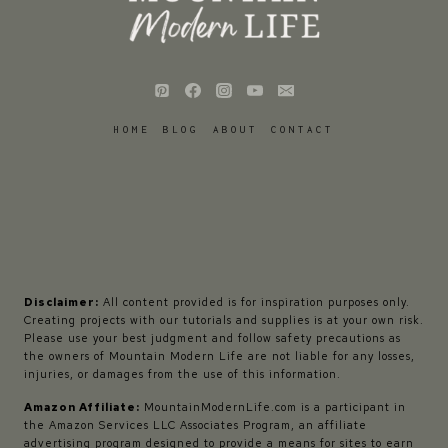
HOME
BLOG
ABOUT
CONTACT
Disclaimer:
All content provided is for inspiration purposes only.
Creating projects with our tutorials and supplies is at your own risk.
Please use your best judgment and follow safety precautions as
the owners of Mountain Modern Life are not liable for any losses,
injuries, or damages from the use of this information.
Amazon Affiliate:
MountainModernLife.com is a participant in
the Amazon Services LLC Associates Program, an affiliate
advertising program designed to provide a means for sites to earn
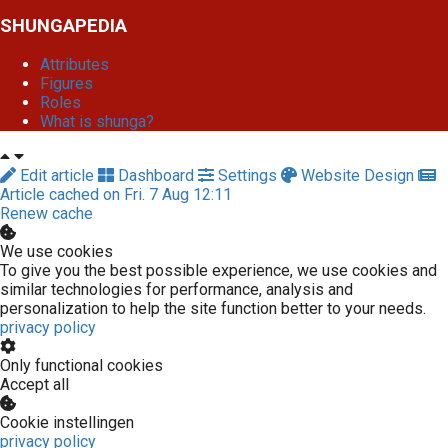
SHUNGAPEDIA
Attributes
Figures
Roles
What is shunga?
Edit article
Dashboard
Settings
Website Design
Article cached on Fri. 7 Aug 12:11
Renew cache
We use cookies
To give you the best possible experience, we use cookies and
similar technologies for performance, analysis and
personalization to help the site function better to your needs.
privacy policy
Only functional cookies
Accept all
Cookie instellingen
privacy policy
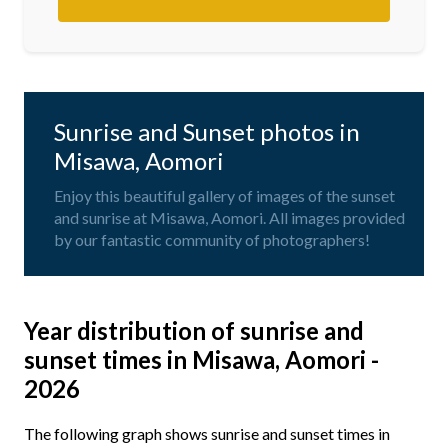
Sunrise and Sunset photos in
Misawa, Aomori
Enjoy this beautiful gallery of images of the sunset
and sunrise at Misawa, Aomori. All images provided
by our fantastic community of photographers!
Year distribution of sunrise and
sunset times in Misawa, Aomori -
2026
The following graph shows sunrise and sunset times in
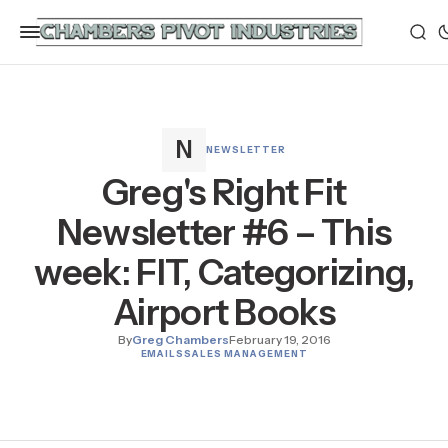
NEWSLETTER
Greg's Right Fit
Newsletter #6 – This
week: FIT, Categorizing,
Airport Books
By
Greg Chambers
February 19, 2016
EMAILS
SALES MANAGEMENT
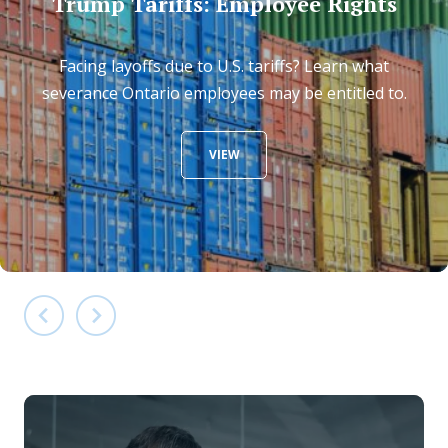
Trump Tariffs: Employee Rights
Facing layoffs due to U.S. tariffs? Learn what
severance Ontario employees may be entitled to.
VIEW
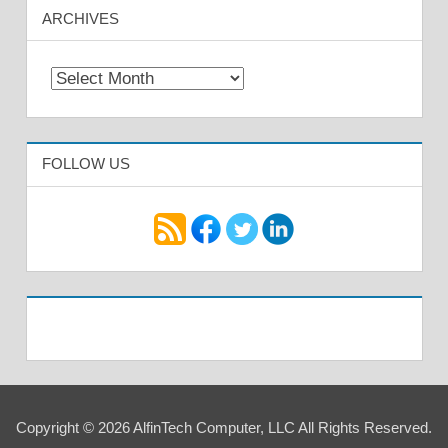
ARCHIVES
Archives
FOLLOW US
Copyright © 2026 AlfinTech Computer, LLC All Rights Reserved.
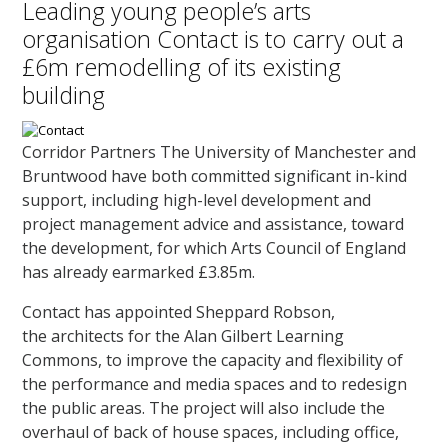
Leading young people’s arts
organisation Contact is to carry out a
£6m remodelling of its existing
building
Corridor Partners The University of Manchester and
Bruntwood have both committed significant in-kind
support, including high-level development and
project management advice and assistance, toward
the development, for which Arts Council of England
has already earmarked £3.85m.
Contact has appointed Sheppard Robson,
the architects for the Alan Gilbert Learning
Commons, to improve the capacity and flexibility of
the performance and media spaces and to redesign
the public areas. The project will also include the
overhaul of back of house spaces, including office,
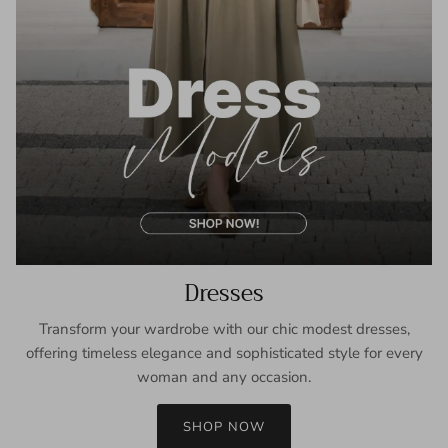
Dresses
Transform your wardrobe with our chic modest dresses,
offering timeless elegance and sophisticated style for every
woman and any occasion.
SHOP NOW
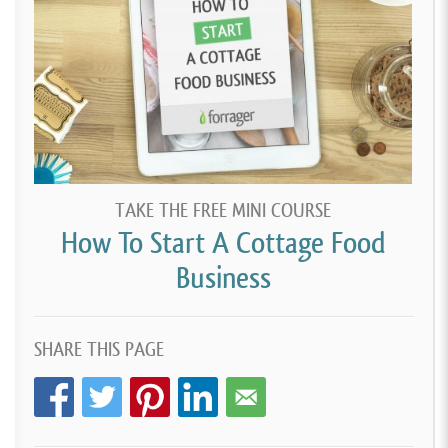
TAKE THE FREE MINI COURSE
How To Start A Cottage Food
Business
SHARE THIS PAGE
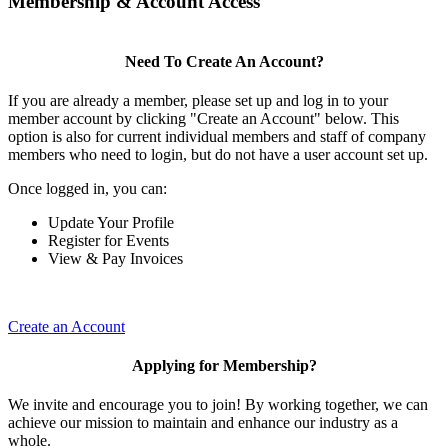
Membership & Account Access
Need To Create An Account?
If you are already a member, please set up and log in to your
member account by clicking "Create an Account" below. This
option is also for current individual members and staff of company
members who need to login, but do not have a user account set up.
Once logged in, you can:
Update Your Profile
Register for Events
View & Pay Invoices
Create an Account
Applying for Membership?
We invite and encourage you to join! By working together, we can
achieve our mission to maintain and enhance our industry as a
whole.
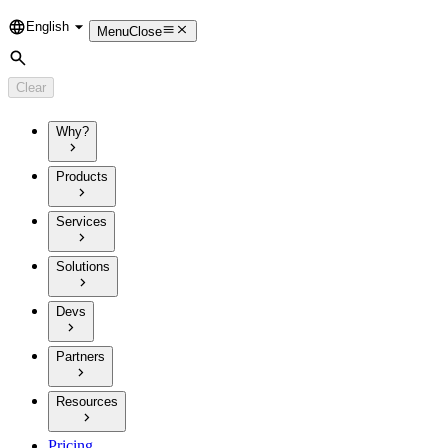
English
Language
Menu
Close
Search
Clear
Why?
Products
Services
Solutions
Devs
Partners
Resources
Pricing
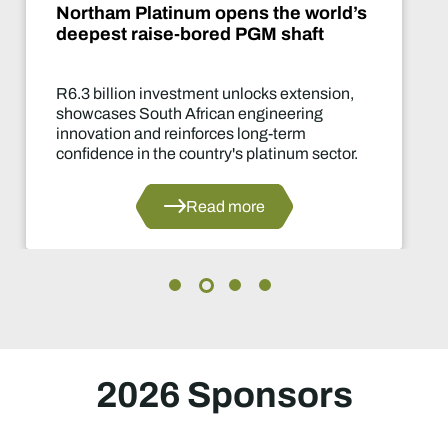
ld’s
De Beers puts Venetia on pa
What happens now?
on,
Two-year production suspension m
of the industry's most significant su
decisions in years.
or.
Read more
2026 Sponsors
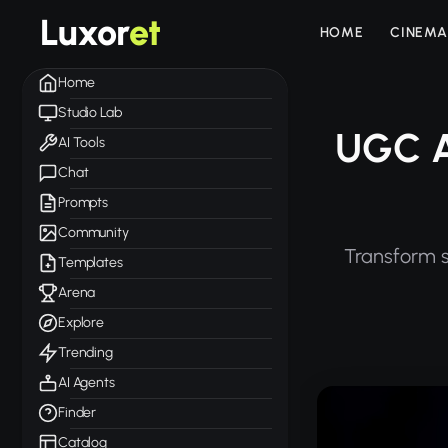
Luxor
et
HOME
CINEMA
Home
Studio Lab
UGC A
AI Tools
Chat
Prompts
Community
Transform s
Templates
Arena
Explore
Trending
AI Agents
Finder
Catalog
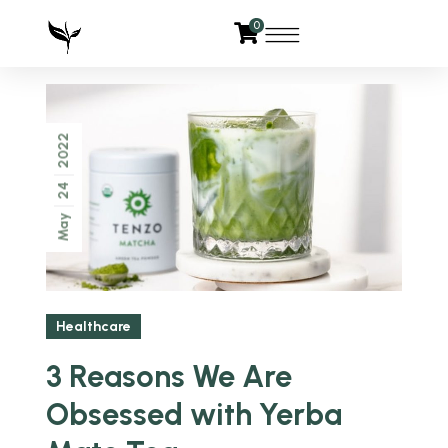
0
2022
24
May
Healthcare
3 Reasons We Are
Obsessed with Yerba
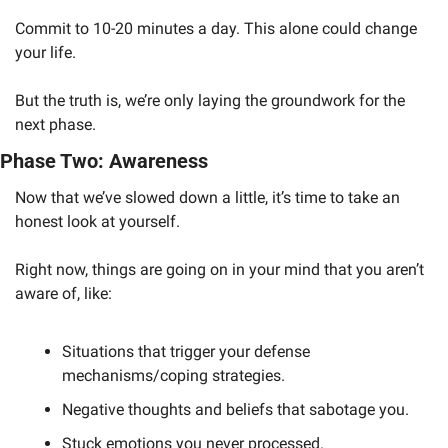
Commit to 10-20 minutes a day. This alone could change 
your life.
But the truth is, we’re only laying the groundwork for the 
next phase. 
Phase Two: Awareness
Now that we’ve slowed down a little, it’s time to take an 
honest look at yourself. 
Right now, things are going on in your mind that you aren’t 
aware of, like:
Situations that trigger your defense 
mechanisms/coping strategies.
Negative thoughts and beliefs that sabotage you.
Stuck emotions you never processed.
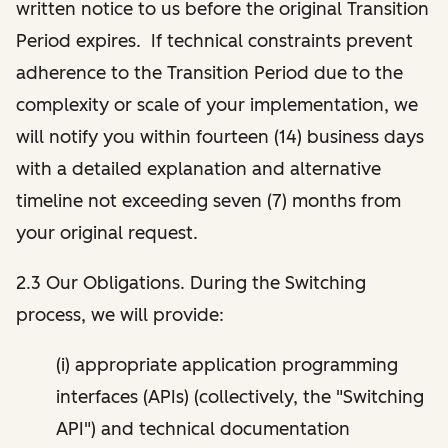
written notice to us before the original Transition
Period expires. If technical constraints prevent
adherence to the Transition Period due to the
complexity or scale of your implementation, we
will notify you within fourteen (14) business days
with a detailed explanation and alternative
timeline not exceeding seven (7) months from
your original request.
2.3 Our Obligations. During the Switching
process, we will provide:
(i) appropriate application programming
interfaces (APIs) (collectively, the "Switching
API") and technical documentation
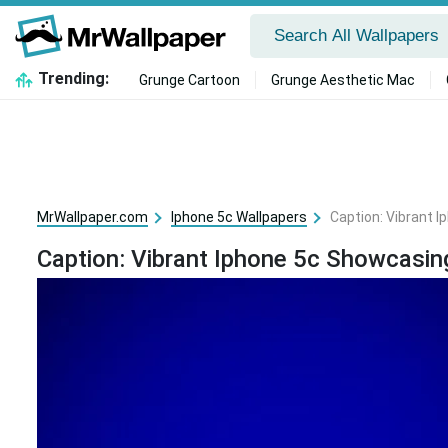
Trending:
Grunge Cartoon
Grunge Aesthetic Mac
MrWallpaper.com
Iphone 5c Wallpapers
Caption: Vibrant 
Caption: Vibrant Iphone 5c Showcasin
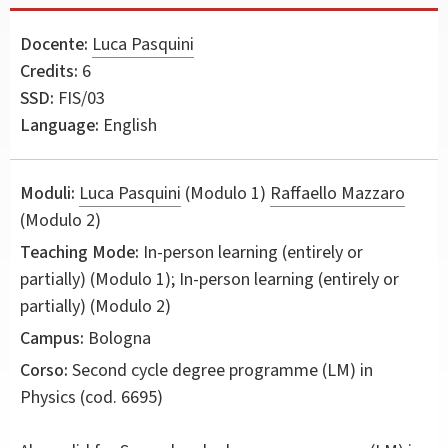
Docente:
Luca Pasquini
Credits:
6
SSD:
FIS/03
Language:
English
Moduli:
Luca Pasquini
(Modulo 1)
Raffaello Mazzaro
(Modulo 2)
Teaching Mode:
In-person learning (entirely or
partially) (Modulo 1); In-person learning (entirely or
partially) (Modulo 2)
Campus:
Bologna
Corso:
Second cycle degree programme (LM) in
Physics
(cod. 6695)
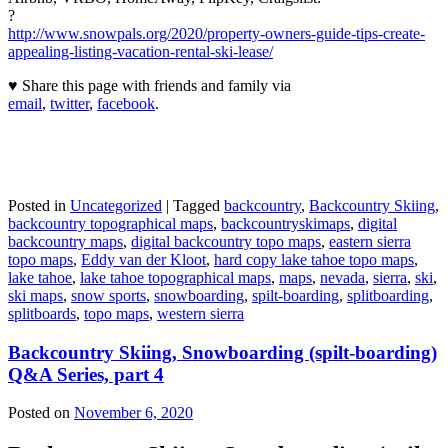
?
http://www.snowpals.org/2020/property-owners-guide-tips-create-
appealing-listing-vacation-rental-ski-lease/
♥ Share this page with friends and family via
email
,
twitter
,
facebook
.
Posted in
Uncategorized
|
Tagged
backcountry
,
Backcountry Skiing
,
backcountry topographical maps
,
backcountryskimaps
,
digital
backcountry maps
,
digital backcountry topo maps
,
eastern sierra
topo maps
,
Eddy van der Kloot
,
hard copy lake tahoe topo maps
,
lake tahoe
,
lake tahoe topographical maps
,
maps
,
nevada
,
sierra
,
ski
,
ski maps
,
snow sports
,
snowboarding
,
spilt-boarding
,
splitboarding
,
splitboards
,
topo maps
,
western sierra
Backcountry Skiing, Snowboarding (spilt-boarding)
Q&A Series, part 4
Posted on
November 6, 2020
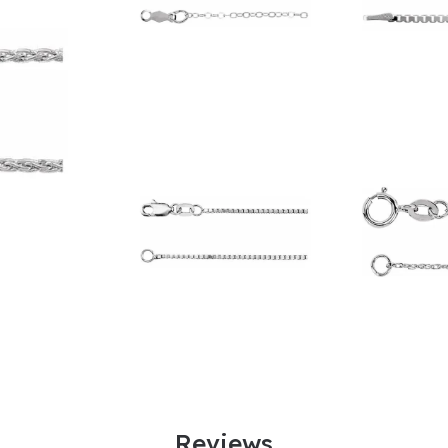
Reviews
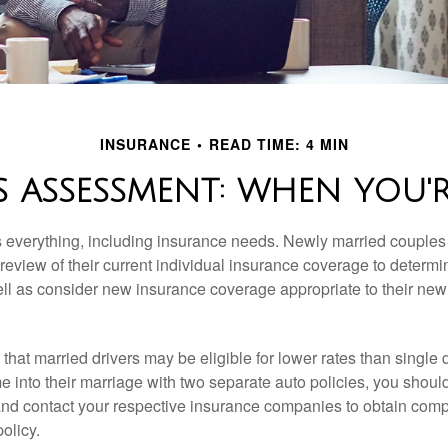
INSURANCE
READ TIME: 4 MIN
 ASSESSMENT: WHEN YOU'
everything, including insurance needs. Newly married couples
eview of their current individual insurance coverage to determi
ell as consider new insurance coverage appropriate to their new 
hat married drivers may be eligible for lower rates than single 
 into their marriage with two separate auto policies, you shoul
 and contact your respective insurance companies to obtain comp
olicy.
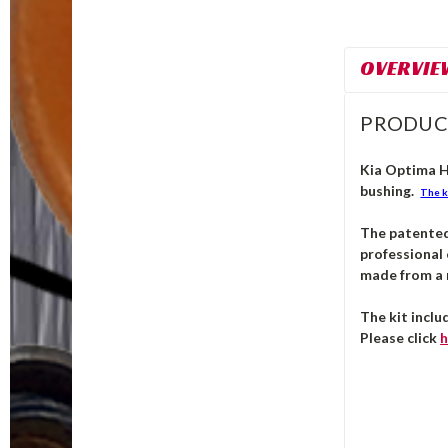
OVERVIE
PRODUC
Kia Optima Hy
bushing.
The k
The patente
professional 
made from a m
The kit inclu
Please click
h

━━━

*Task*.
Format the data from the line containing "SHUNGAPEDIA" through the line containing "To give you" as a Markdown table with the columns Row and Line. Skip any blank lines.

*Task result*.
| Row | Line |
|---|---|
| 1 | SHUNGAPEDIA |
| 2 | Attributes |
| 3 | Figures |
| 4 | Roles |
| 5 | What is shunga? |
| 6 | Edit article |
| 7 | Dashboard |
| 8 | Settings |
| 9 | Website Design |
| 10 | Article cached on Fri. 7 Aug 12:11 |
| 11 | Renew cache |
| 12 | We use cookies |
| 13 | To give you the best possible experience, we use cookies and |